**What you will do**
Only one portion of the data is to be written out: from the line bearing "elements between lists" through the line bearing "## Double For Matching". Write it exactly as it appears.
Exercise input Block Start
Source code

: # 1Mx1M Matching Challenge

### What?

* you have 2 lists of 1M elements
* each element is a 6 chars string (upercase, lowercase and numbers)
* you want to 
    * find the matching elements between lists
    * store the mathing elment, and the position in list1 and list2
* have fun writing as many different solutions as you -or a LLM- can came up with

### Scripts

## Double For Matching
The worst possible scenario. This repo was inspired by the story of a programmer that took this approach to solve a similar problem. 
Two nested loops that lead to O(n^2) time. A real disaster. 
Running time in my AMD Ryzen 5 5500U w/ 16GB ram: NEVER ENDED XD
Exercise input Block End
**Task output**
    * find the matching elements between lists
    * store the mathing elment, and the position in list1 and list2
* have fun writing as many different solutions as you -or a LLM- can came up with

### Scripts

## Double For Matching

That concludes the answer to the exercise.